-- Exercise objective --
Copy out the lines from the items unchanged, starting with the line that contains "00:00-04:00: median 10.10, box" and going on through the line that contains "16:00-20:00: median 9.00, box".

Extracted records
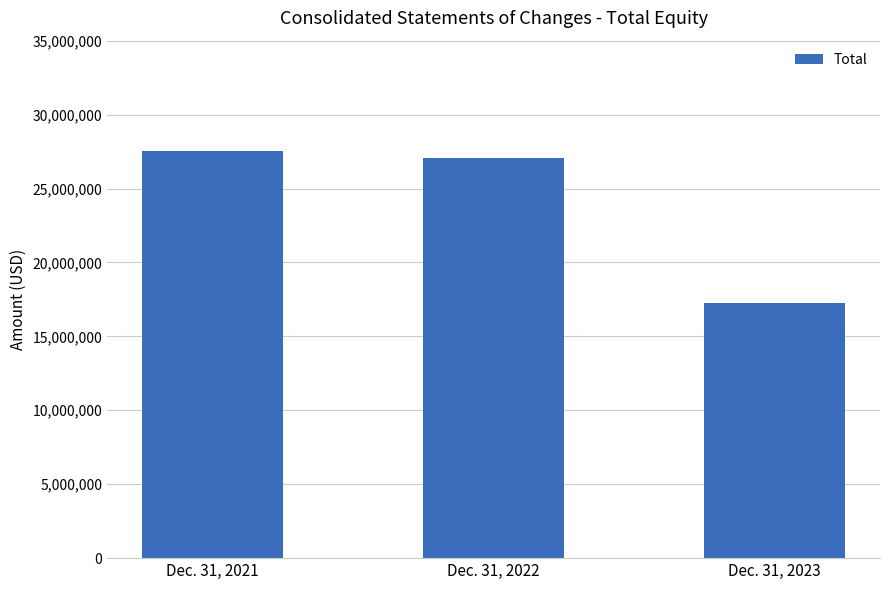

How many values are below 27061061?

1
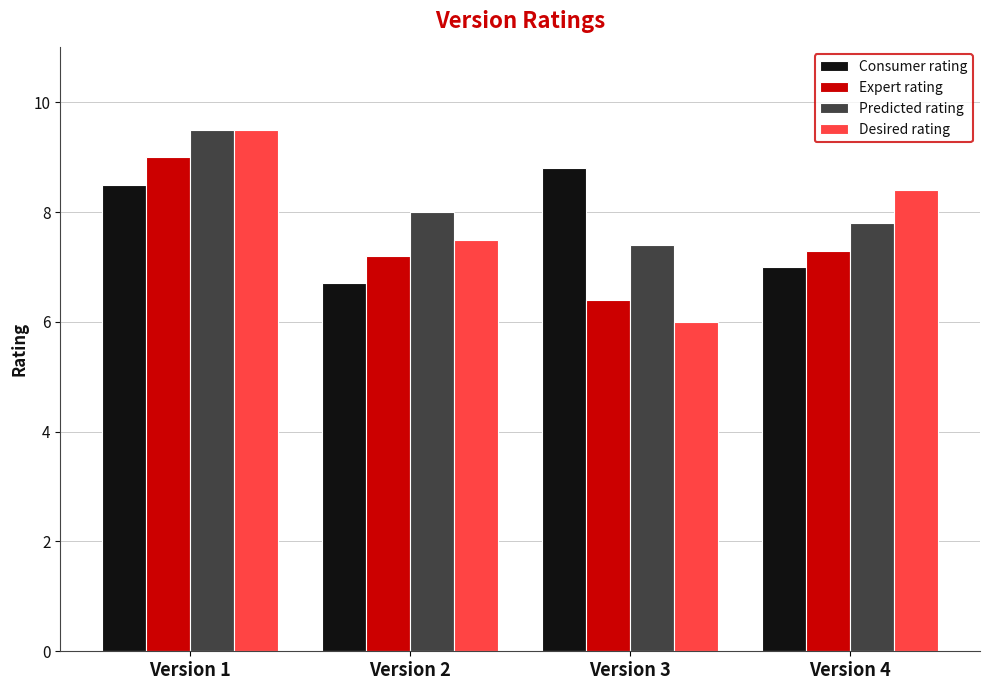

What is the maximum value for Expert rating?

9.0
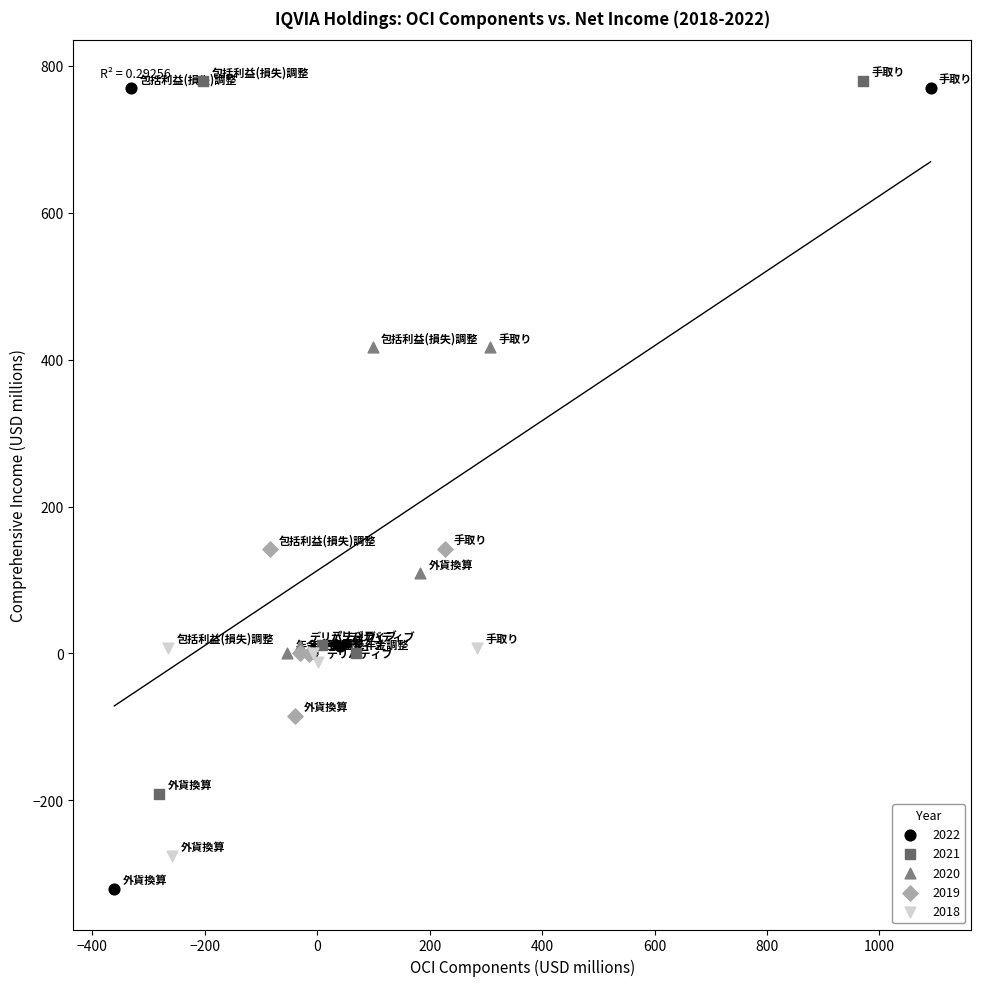

Which series has the largest Y range (max minus min)?

2022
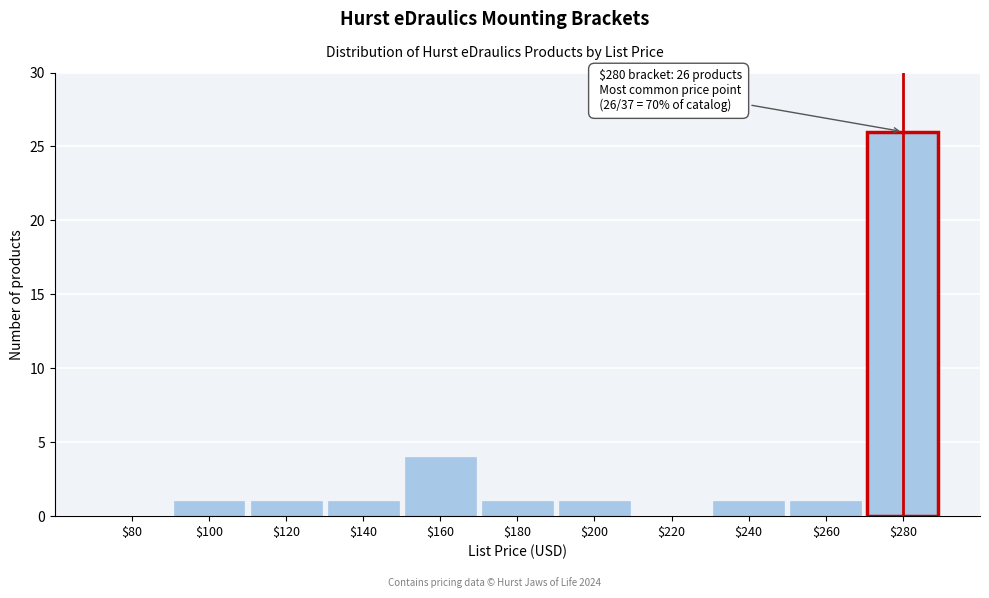

What is the maximum value shown in the chart?

26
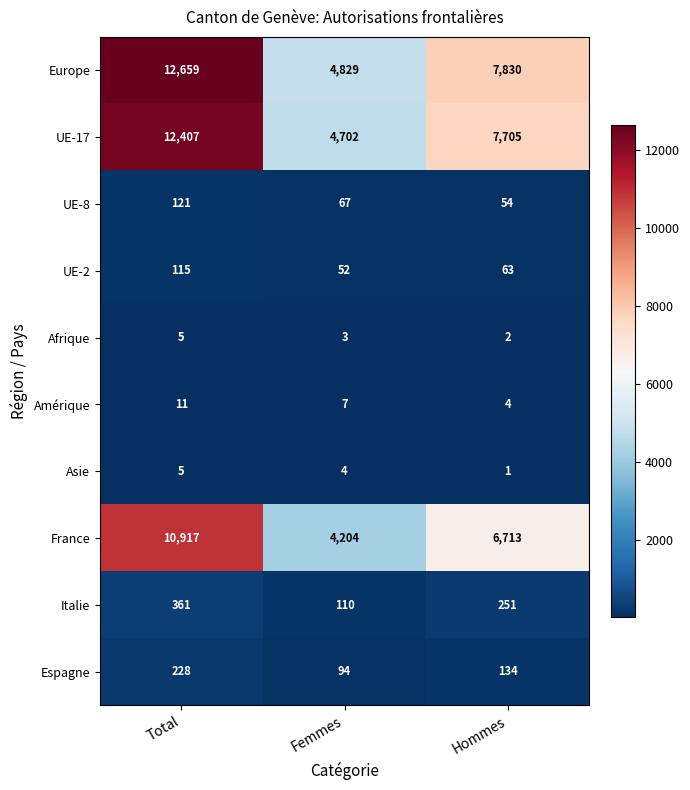

True or false: Amérique has a value of 7 at Femmes.

True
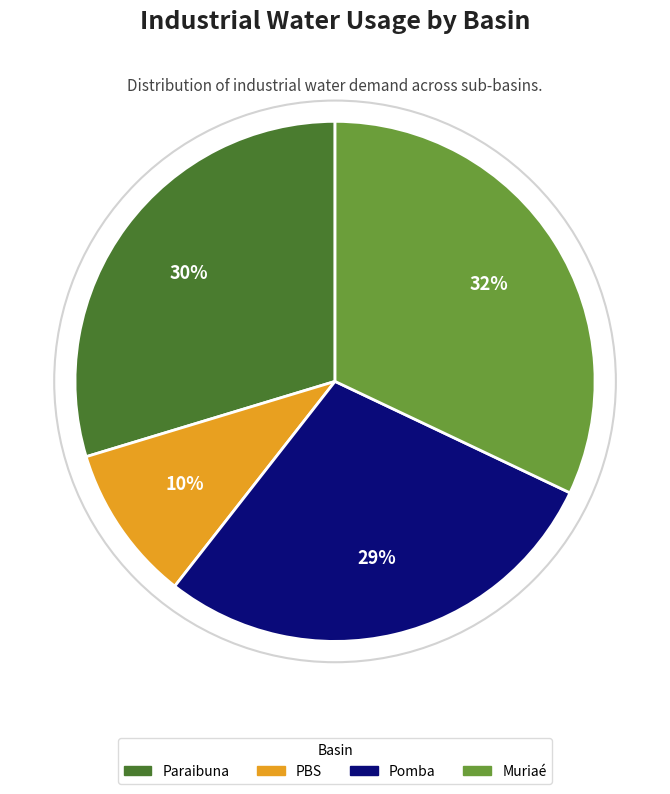

Combined, do Pomba and Paraibuna account for over 50%?

Yes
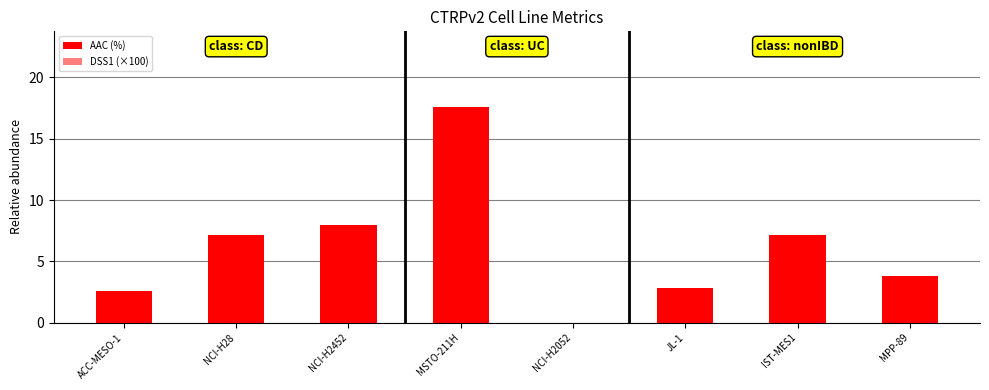

Which series has the largest total across all categories?

AAC (%)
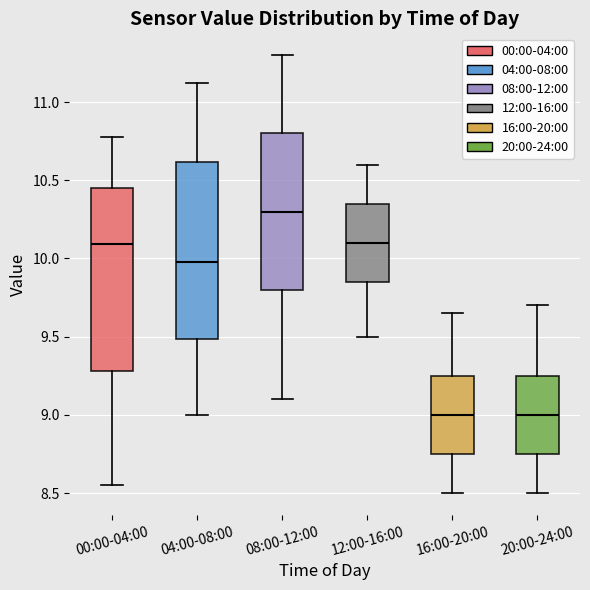

Reading left to right, read every box against the y-axis: the position of its median line, the range the box covers, and the ends of its whiskers. The values are not printed on the chart, so give them approximately, as read against the axis.

00:00-04:00: median 10.10, box 9.30 to 10.45, whiskers 8.55 to 10.80
04:00-08:00: median 10.00, box 9.50 to 10.60, whiskers 9.00 to 11.10
08:00-12:00: median 10.30, box 9.80 to 10.80, whiskers 9.10 to 11.30
12:00-16:00: median 10.10, box 9.85 to 10.35, whiskers 9.50 to 10.60
16:00-20:00: median 9.00, box 8.75 to 9.25, whiskers 8.50 to 9.65
20:00-24:00: median 9.00, box 8.75 to 9.25, whiskers 8.50 to 9.70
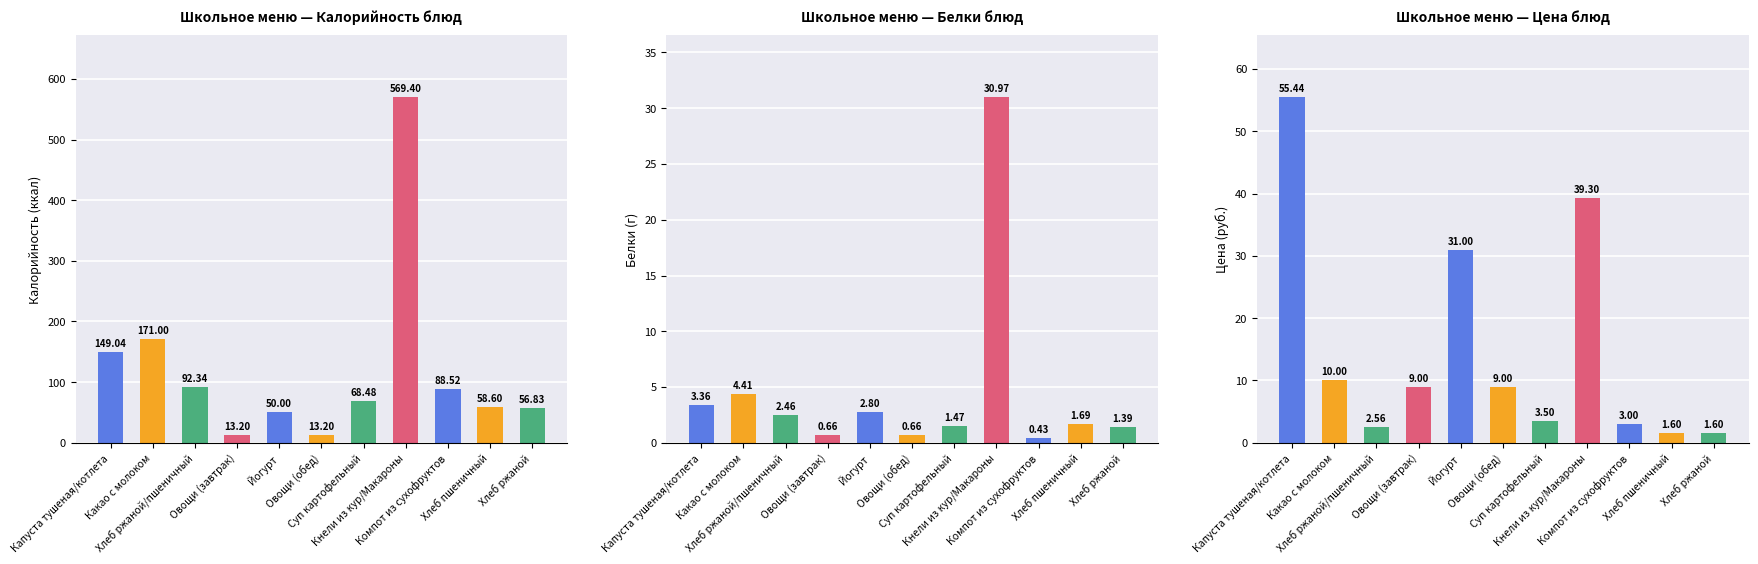

At which category does the chart reach its minimum across all series?

Компот из сухофруктов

-- Response area --
00:00-04:00: median 10.10, box 9.30 to 10.45, whiskers 8.55 to 10.80
04:00-08:00: median 10.00, box 9.50 to 10.60, whiskers 9.00 to 11.10
08:00-12:00: median 10.30, box 9.80 to 10.80, whiskers 9.10 to 11.30
12:00-16:00: median 10.10, box 9.85 to 10.35, whiskers 9.50 to 10.60
16:00-20:00: median 9.00, box 8.75 to 9.25, whiskers 8.50 to 9.65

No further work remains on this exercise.